“We see great opportunities in enhancing our presence by acquiring regional small companies that make up 29 per cent of the Chinese beer market,” Chief Financial Officer Frank Lai said at a briefing in Hong Kong Friday.
The Hong Kong-based company compared the strategy to how the company strengthened its position in southern China by buying Kingway Brewery Holdings' assets in 2013.
To focus on the beer business, China Resources has sold to its state-owned parent its asset including the loss-making retail venture with Tesco Plc that’s been hurt by China’s economic slowdown and austerity measures.
The company earlier posted a first-half underlying loss of HK$4.41 billion ($569 million), compared with a HK$668m profit a year earlier, due to goodwill impairment on its disposed retail venture. The underlying figure excludes asset revaluation and major disposals. Sales rose 13 percent to HK$94.7 billion.
The beer unit, China’s largest brewer by sales volume which produces Snow Beer, saw underlying profit rise 30 percent to HK$544 million.
Discontinued operations -- which also include a food and beverage unit -- posted a HK$4.9 billion net loss. The businesses were “still affected by the slowdown in economic growth, integration, as well as ongoing investment for business transition and nationwide expansion,” the company said.
In collaboration with SABMiller, China Resources aims to upgrade its product mix and step up its regional presence from both organic growth and acquisitions, it said.
The retail division, which posted an underlying loss of HK$2.8 billion, made a provision for goodwill impairment of HK$2 billion as it’s “faced with challenges and an uncertain short- term outlook,” the company said.
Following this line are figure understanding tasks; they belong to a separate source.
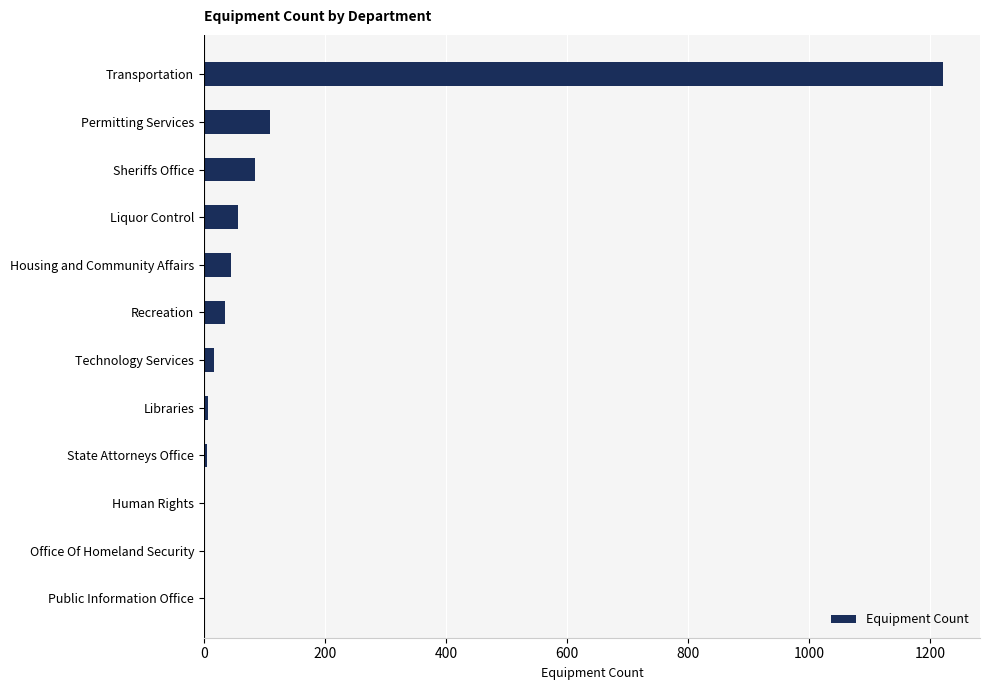

What is the approximate value at Transportation?

1221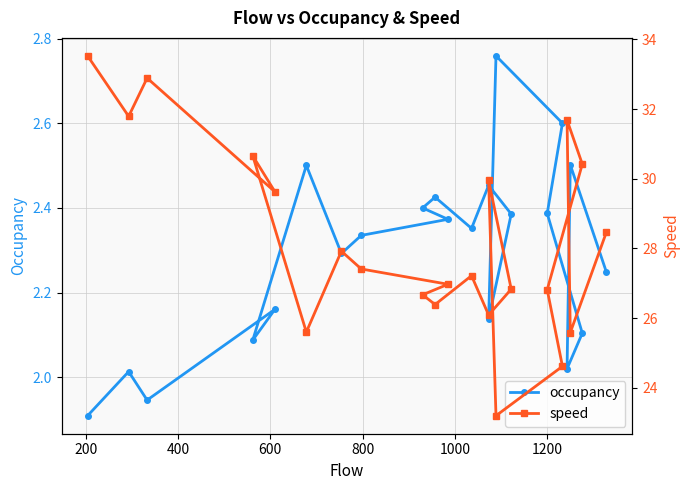

Rank the series by their average value, from highest to lowest.

speed, occupancy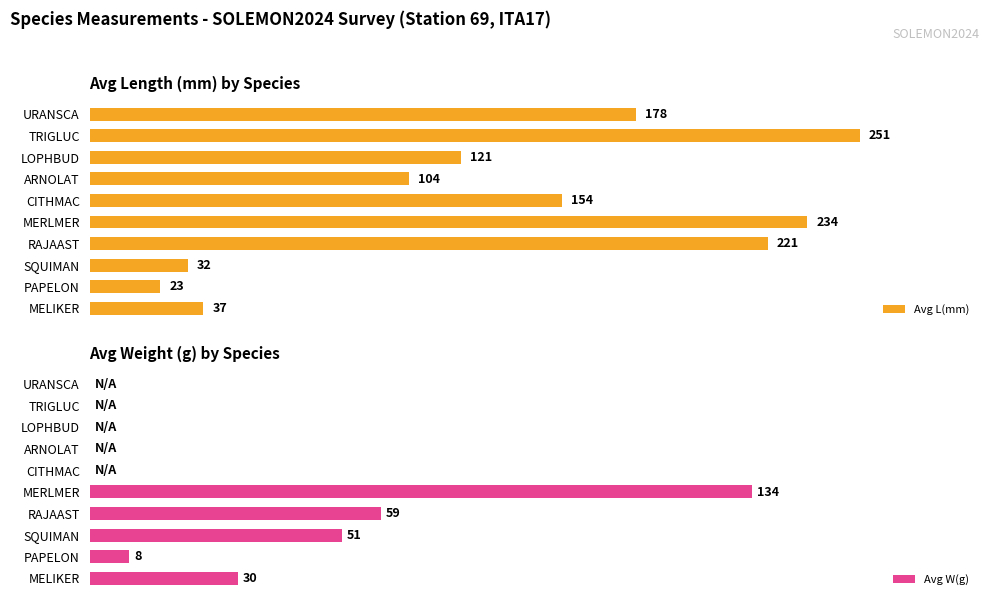

Which category has the highest value in the Avg L(mm) series?

TRIGLUC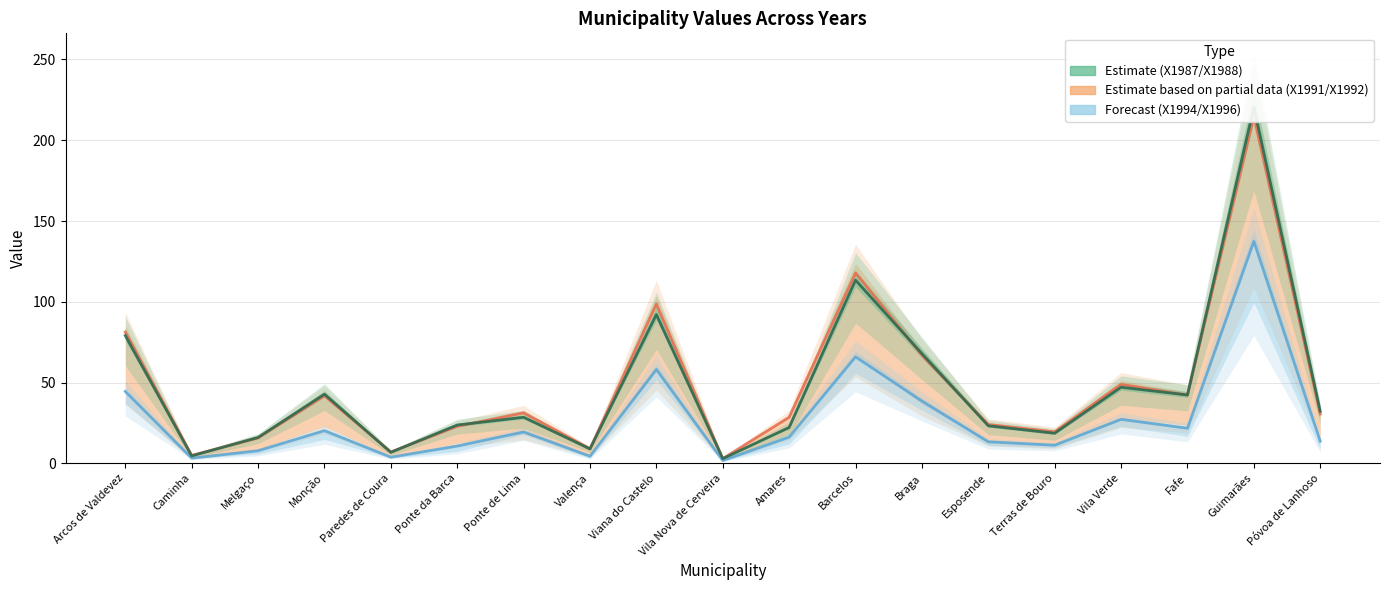

Reading right to left, list all the values displayed in this chart.

X1987: Póvoa de Lanhoso=32.2	Guimarães=220.5	Fafe=42.3	Vila Verde=47.1	Terras de Bouro=18.6	Esposende=23.2	Braga=67.9	Barcelos=113.4	Amares=22.2	Vila Nova de Cerveira=2.9	Viana do Castelo=92.1	Valença=8.9	Ponte de Lima=28.5	Ponte da Barca=23.7	Paredes de Coura=6.8	Monção=42.8	Melgaço=16.0	Caminha=4.6	Arcos de Valdevez=79.1
X1988: Póvoa de Lanhoso=30.5	Guimarães=214.8	Fafe=42.2	Vila Verde=48.9	Terras de Bouro=19.5	Esposende=24.0	Braga=66.9	Barcelos=117.9	Amares=28.5	Vila Nova de Cerveira=2.9	Viana do Castelo=98.6	Valença=9.0	Ponte de Lima=31.2	Ponte da Barca=22.9	Paredes de Coura=7.0	Monção=41.8	Melgaço=15.7	Caminha=4.9	Arcos de Valdevez=81.3
X1991: Póvoa de Lanhoso=13.7	Guimarães=137.4	Fafe=21.7	Vila Verde=27.2	Terras de Bouro=11.2	Esposende=13.3	Braga=38.5	Barcelos=65.9	Amares=16.2	Vila Nova de Cerveira=1.7	Viana do Castelo=58.1	Valença=4.4	Ponte de Lima=19.4	Ponte da Barca=10.7	Paredes de Coura=3.8	Monção=20.2	Melgaço=7.8	Caminha=3.2	Arcos de Valdevez=44.5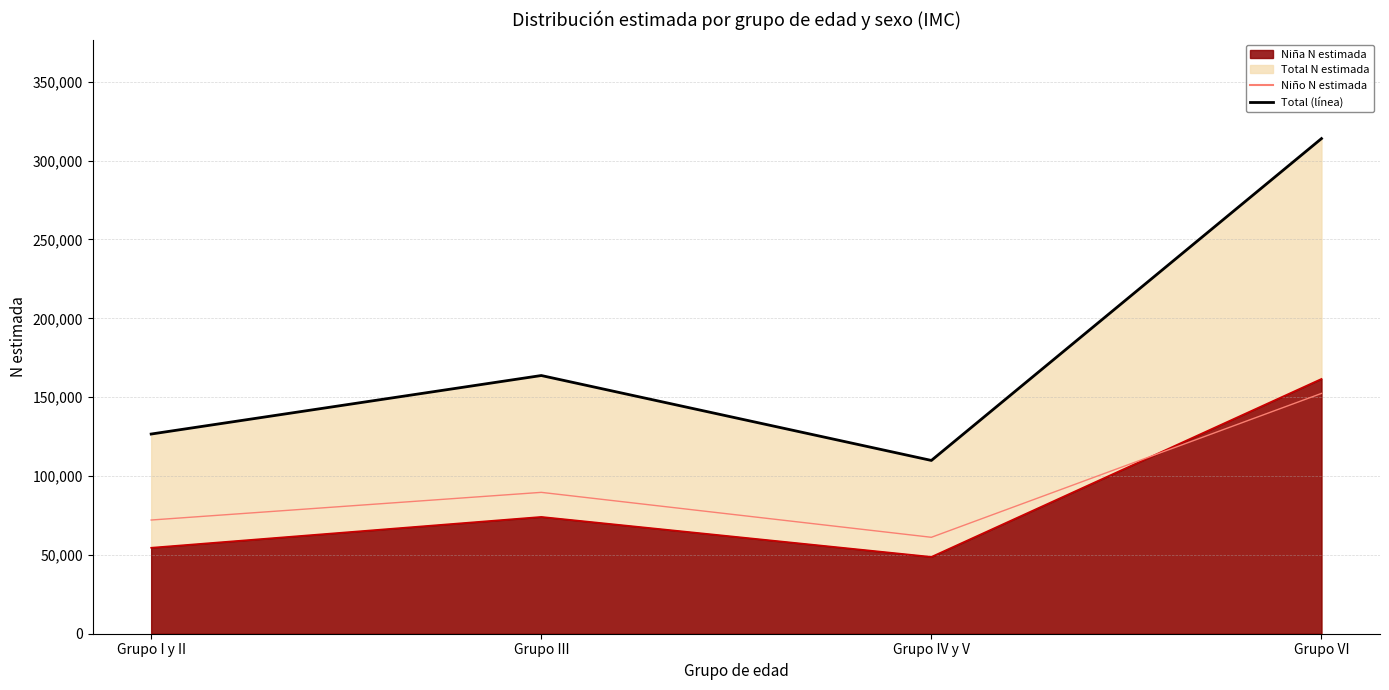

What value does the Total (línea) series have at Grupo I y II?

126633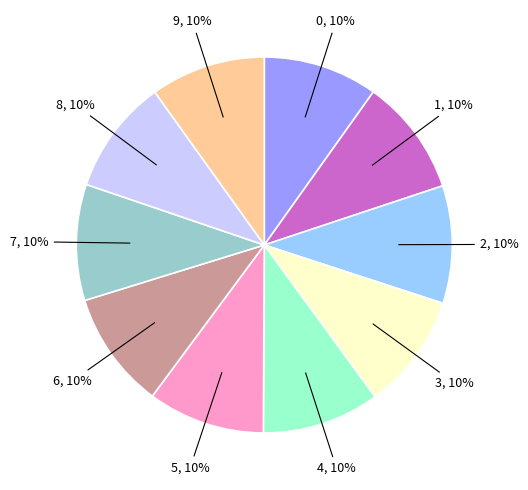

How many slices are in this pie chart?

10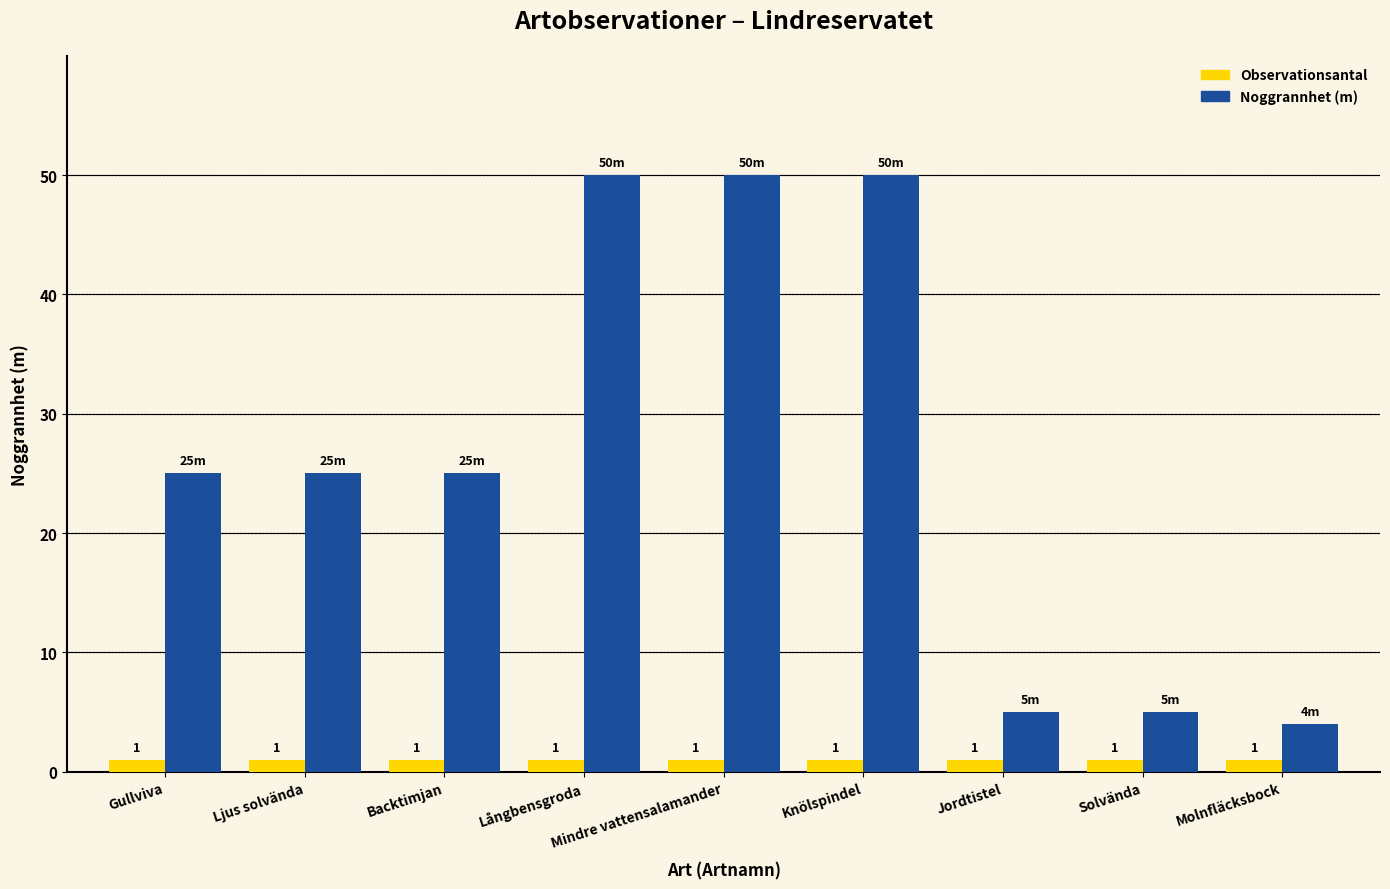

What is the maximum value for Noggrannhet (m)?

50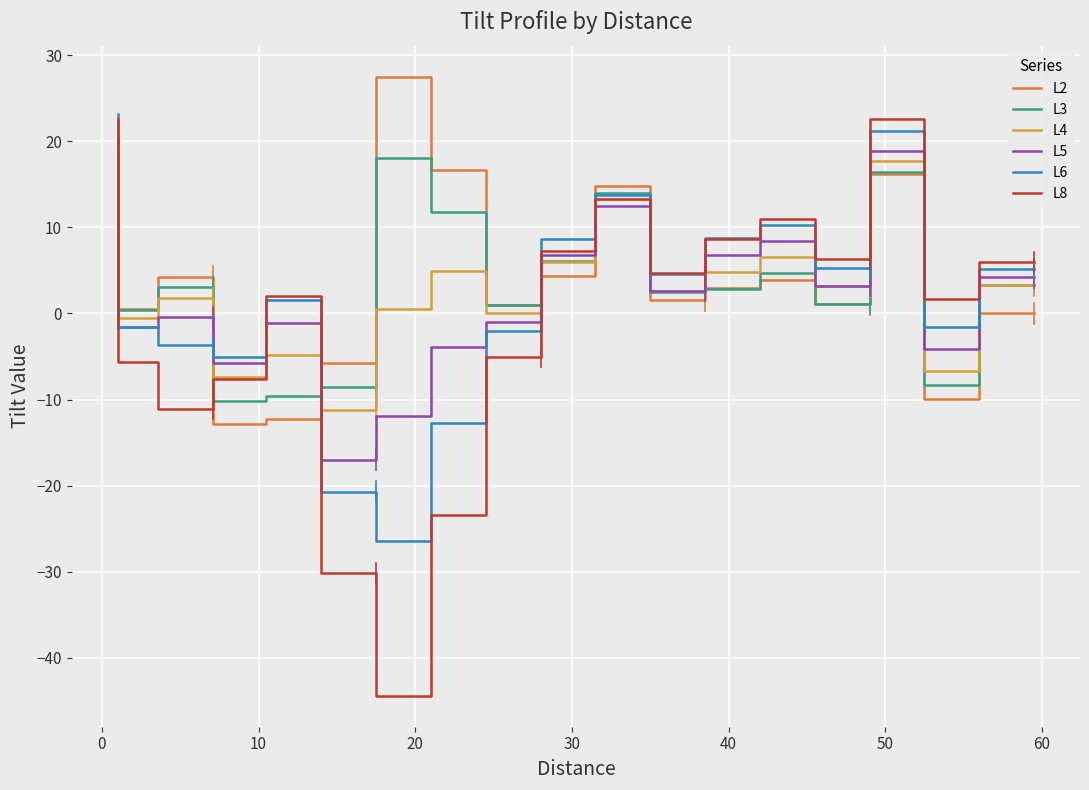

Which series has the widest spread of values?

L8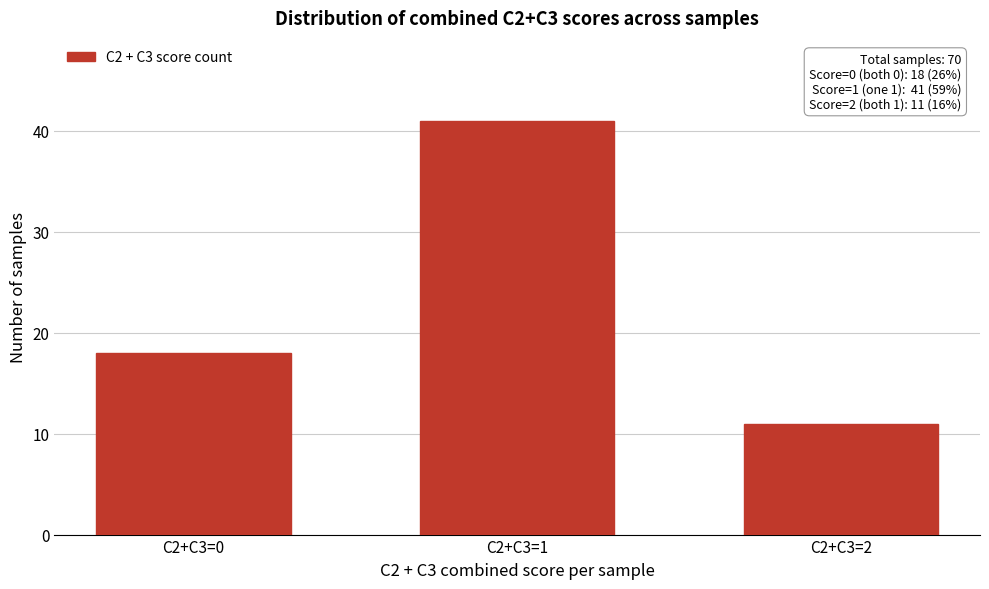

Reading left to right, transcribe all the data shown in this chart.

C2+C3=0=18	C2+C3=1=41	C2+C3=2=11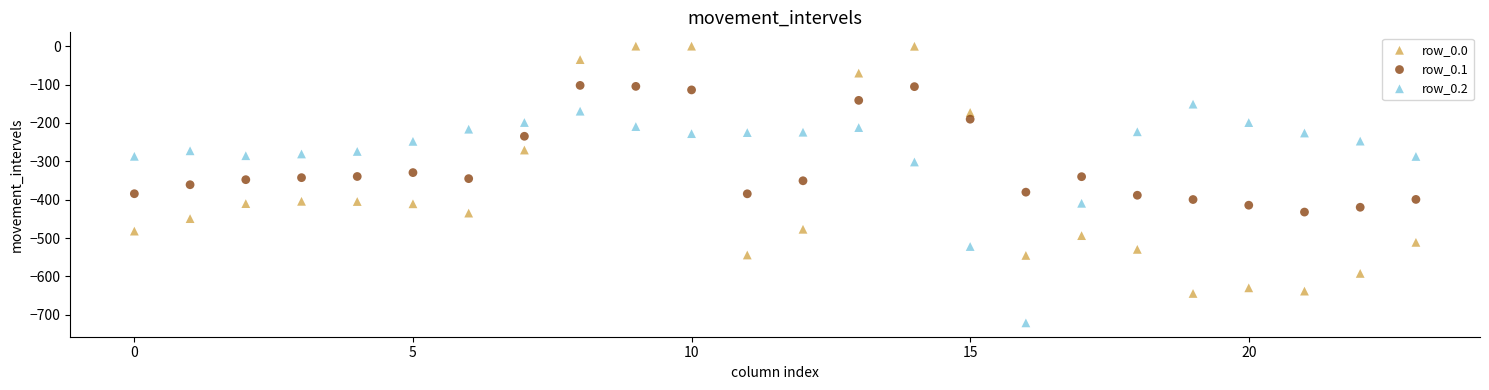

Which series contains the highest Y value?

row_0.0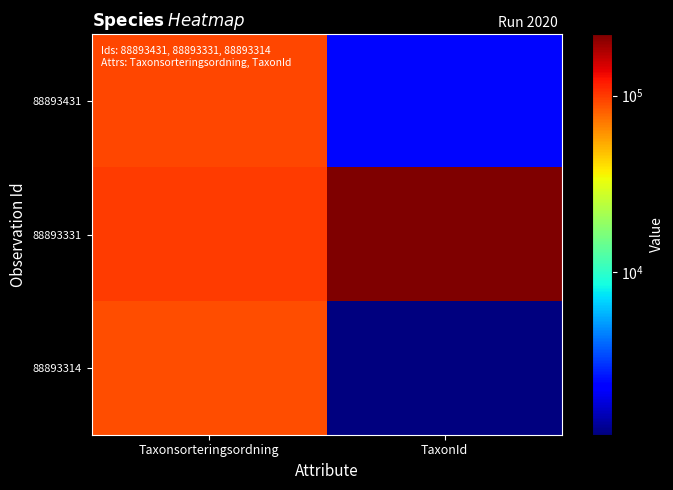

What is the total value across all series at TaxonId?

226090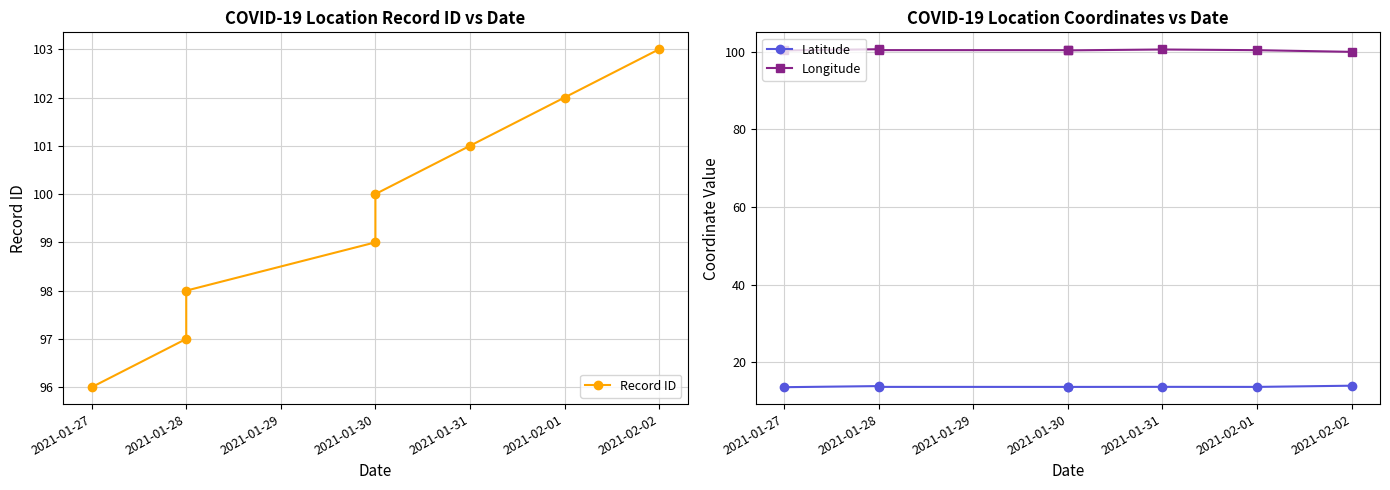

What is the sum of all Latitude values?

110.2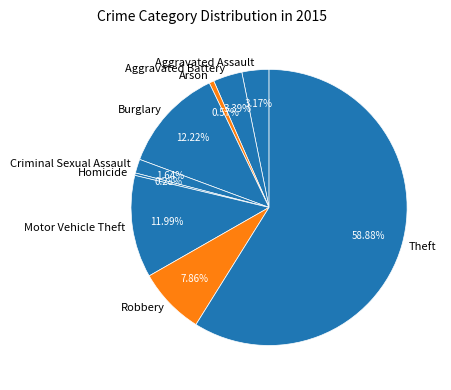

To the nearest percent, what is the average slice percentage?

11%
Its disposed food unit posted a HK$15 million underlying loss while the beverage division reported a HK$194 million profit.
China Resources will complete the disposal of those non- beer assets on 1 September, Lai said. The company won’t declare an interim dividend for the first half as the proceeds from its asset disposal to its parent “will largely be distributed as a special dividend,” it said.
China Resources shares were unchanged by the close of trading in Hong Kong, after slumping as much as 2.1 per cent earlier. The benchmark Hang Seng Index plunged 1.5 per cent.